The proposed system follows several stages:
Data Collection – Gathering plant images from public repositories.
Data Preprocessing – Resizing, normalization, noise removal, labeling, and dataset splitting.
CNN Model Development – Extracting features such as leaf shape, texture, color patterns, vein structures, and flower characteristics.
Model Training and Validation – Evaluating performance using accuracy, precision, recall, and F1-score.
Plant Recognition – Processing user-uploaded images and predicting plant species with confidence scores.
The system is implemented using React.js for the frontend, Node.js and Express.js for the backend, and TensorFlow and Keras for developing the CNN model. Training data is sourced from datasets such as PlantVillage and Kaggle.
Conclusion
The proposed ECO VISION: Portable Plant Recognition System successfully demonstrates an automated and efficient approach for identifying plant species using image processing and deep learning techniques. The system is developed using a Convolutional Neural Network (CNN), which is capable of learning complex visual patterns from plant images and accurately classifying them into different plant species categories.

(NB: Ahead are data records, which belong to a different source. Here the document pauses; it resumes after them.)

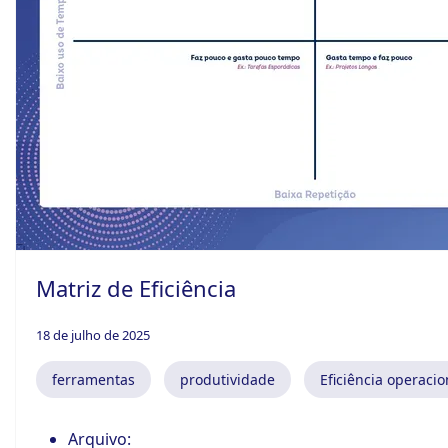
ook-
Matriz de Eficiência
18 de julho de 2025
ferramentas
produtividade
Eficiência operacio
Arquivo: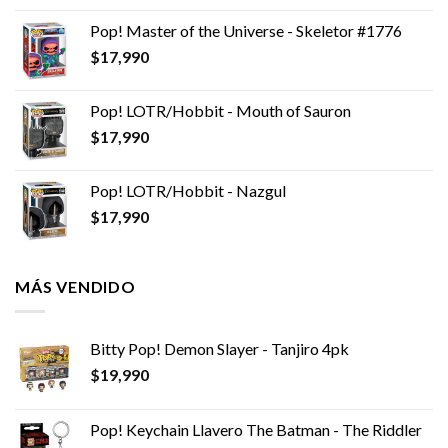
Pop! Master of the Universe - Skeletor #1776
$
17,990
Pop! LOTR/Hobbit - Mouth of Sauron
$
17,990
Pop! LOTR/Hobbit - Nazgul
$
17,990
MÁS VENDIDO
Bitty Pop! Demon Slayer - Tanjiro 4pk
$
19,990
Pop! Keychain Llavero The Batman - The Riddler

The model was trained and tested using a labelled dataset of plant images, and it achieved a satisfactory accuracy of approximately 95% (replace with your actual accuracy). The results indicate that the system can effectively recognize plant species with high reliability and consistency. The use of deep learning eliminates the need for manual feature extraction and significantly improves classification performance by automatically learning important plant characteristics such as leaf shape, texture, color, and vein patterns.
References
[1] K. Simonyan and A. Zisserman, “Very Deep Convolutional Networks for Large-Scale Image Recognition,” International Conference on Learning Representations (ICLR), 2015.
[2] M. Abadi et al., “TensorFlow: Large-Scale Machine Learning on Heterogeneous Systems,” Google Research, 2016.
[3] F. Chollet, “Deep Learning with Python,” Manning Publications, 2018.
[4] PlantNet Project, Plant Identification System and Dataset Resources.